Submitted by APchem on Mon, 11/17/2008 - 23:46

What volume of ethylene glycol (C2H6O2), a nonelectrolyte, must be added to 10.9 L of water to produce an antifreeze solution with a freezing point of -38.5°C? (The density of ethylene glycol is 1.11 g/cm3, and the density of water is 1.00 g/cm3.)

Does anyone know how to solve this problem?

the freezing point depression is given by the equation:
?T=m X Kf

where m is the molality of the solution
and Kf is the freezing point depression constant (for water, this constant is 1.86*C/m)

Figure out what you know:

-water freezes at 0C and you need the solution to freeze at -38.5C
-10.9L of water ~ 10.9kg of water
-molality is defined as (moles of solute/ kg of solvent)= (moles of solute/10.9kg H2O)

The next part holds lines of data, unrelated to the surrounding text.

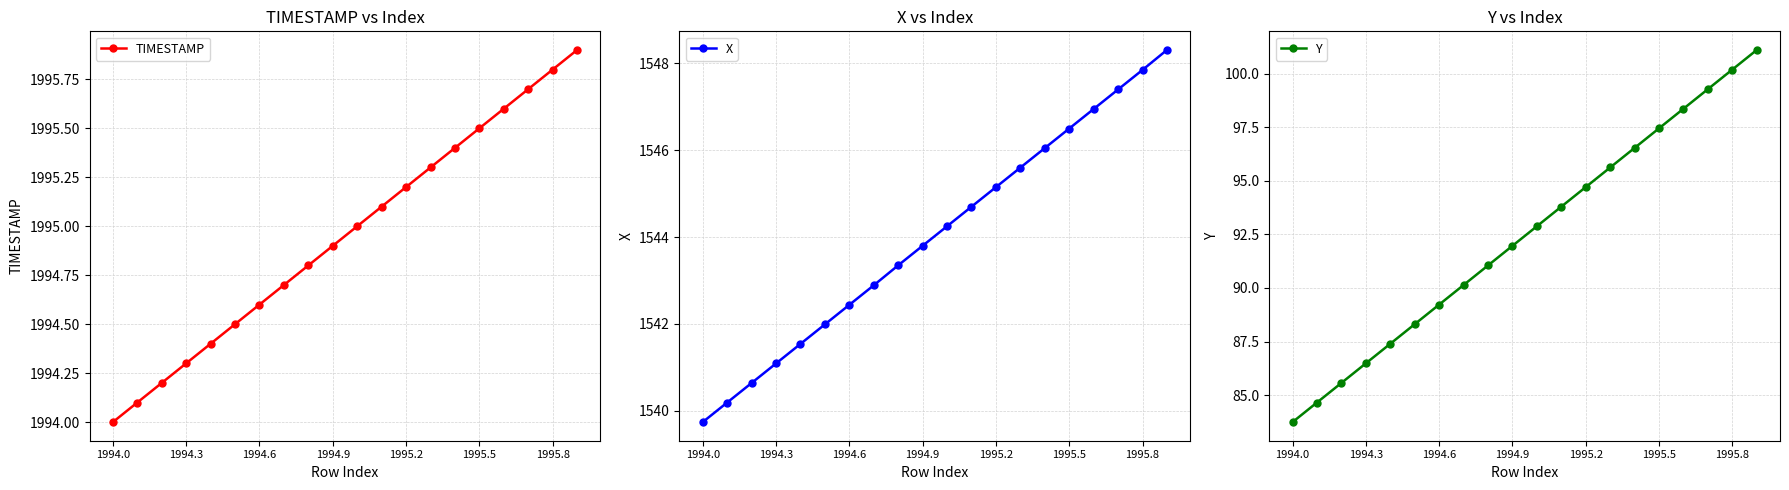

Rank the series by their maximum value, from highest to lowest.

TIMESTAMP, X, Y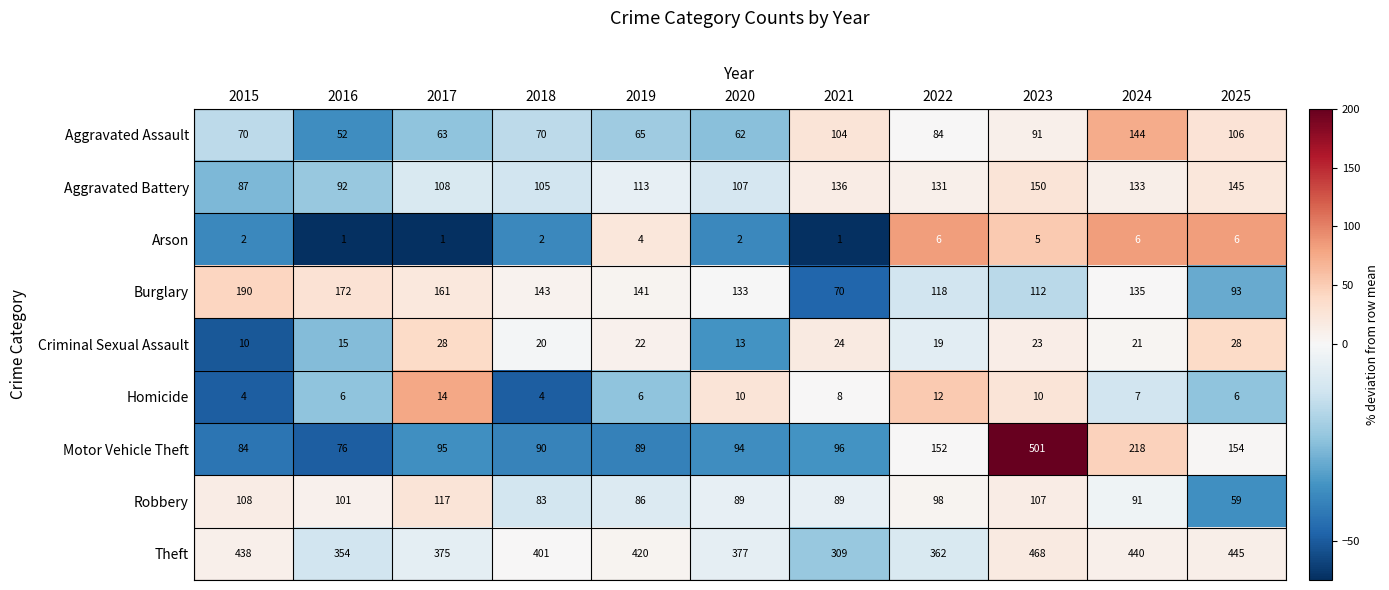

Rank the series by their maximum value, from highest to lowest.

Motor Vehicle Theft, Theft, Burglary, Aggravated Battery, Aggravated Assault, Robbery, Criminal Sexual Assault, Homicide, Arson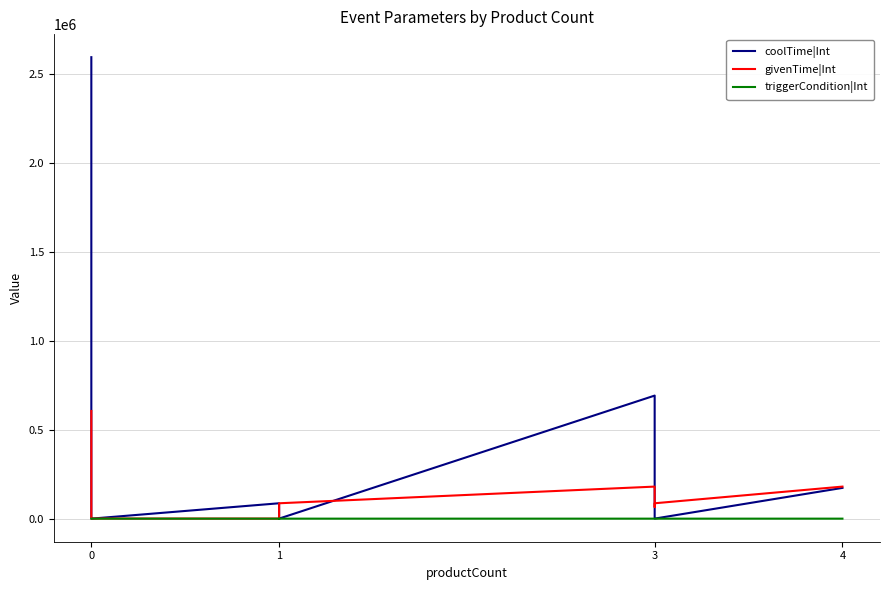

Count the number of categories in the chart.

17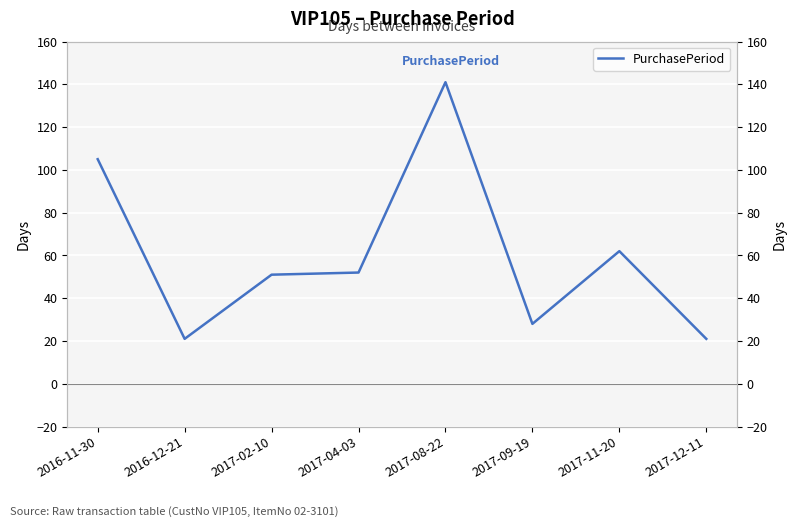

What is the value of the 8th point from the left?

21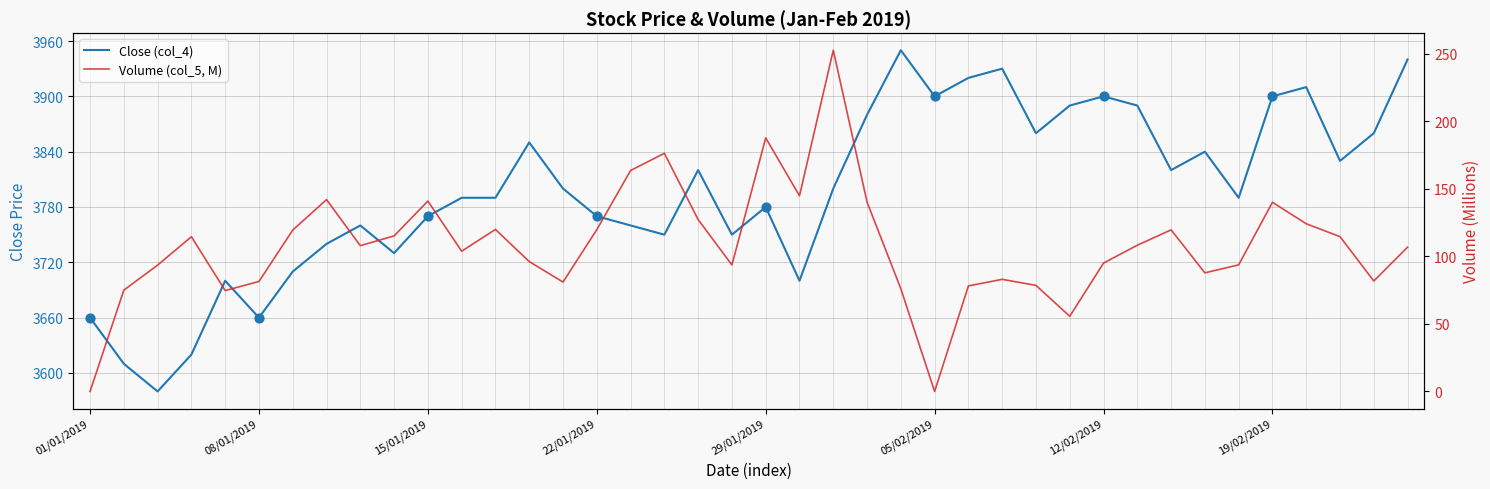

What is the total value across all series at 07/01/2019?

3774.6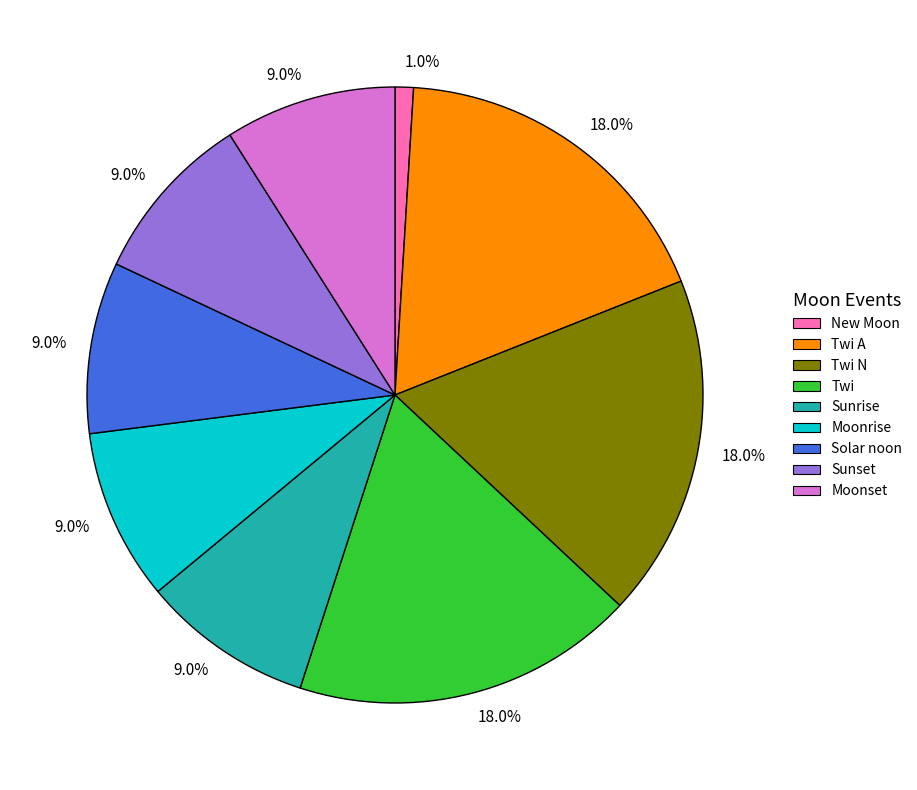

Is there a majority slice in this chart?

No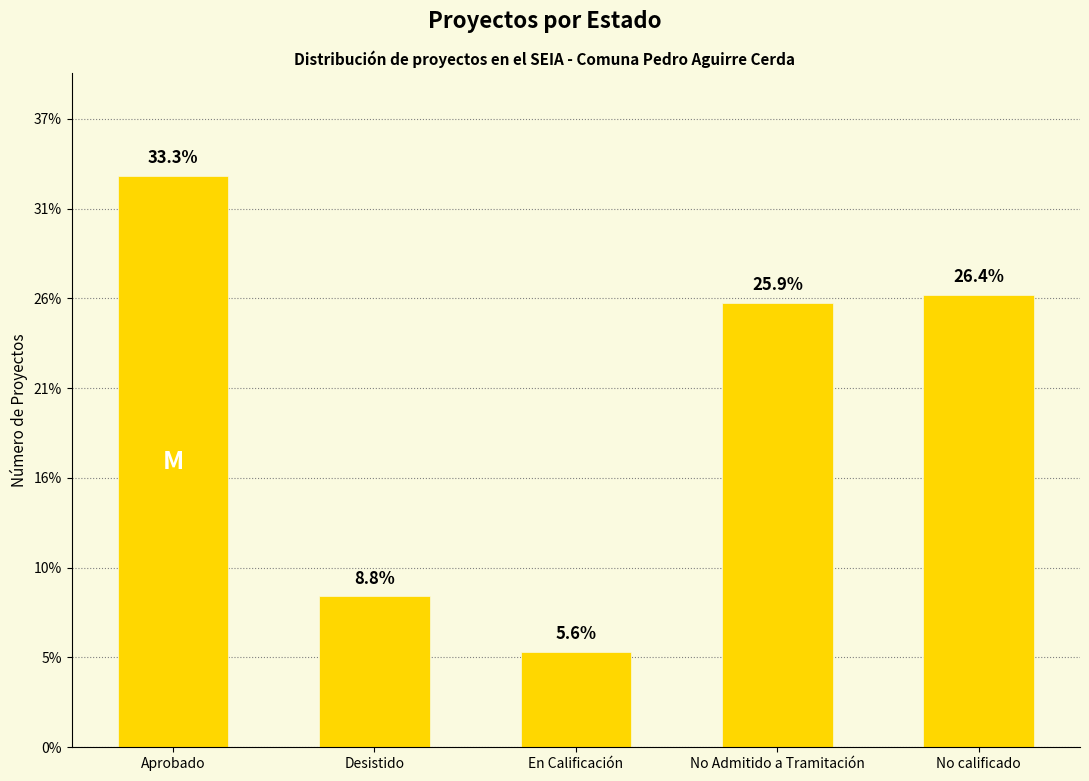

Are the bars horizontal?

No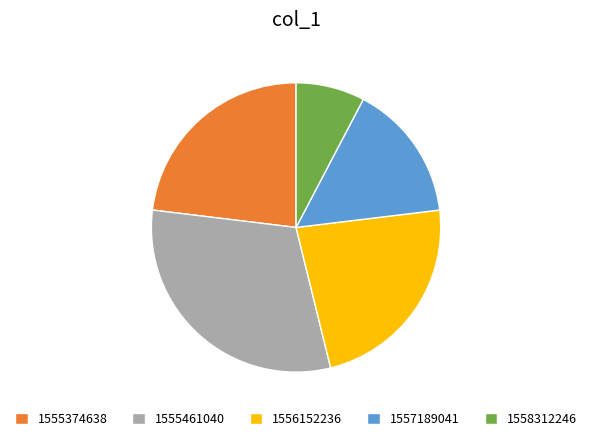

Is it true that 1557189041 is 28% of the pie?

False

-plug all your known values into the above equation to figure out your unknown

0C-38.5C=(mole of solute/10.9 kg H2O) X 1.86*C/m

It thus appears that your unknown here is the moles of solute. Solve the equation for your moles of solute:

it should come out to be ~ 1.90 moles of ethylene glycol

now calculate the mass of ethylene glycol: molar mass of ethylene glycol is ~62.0g/mol

(62.0g/mol) X (1.90 moles) =117.8g of ethylene glycol

Now find the volume by relating the mass you just found to the density:

density = mass/volume

1.11g/cm^3=117.8g/V

V=106 mL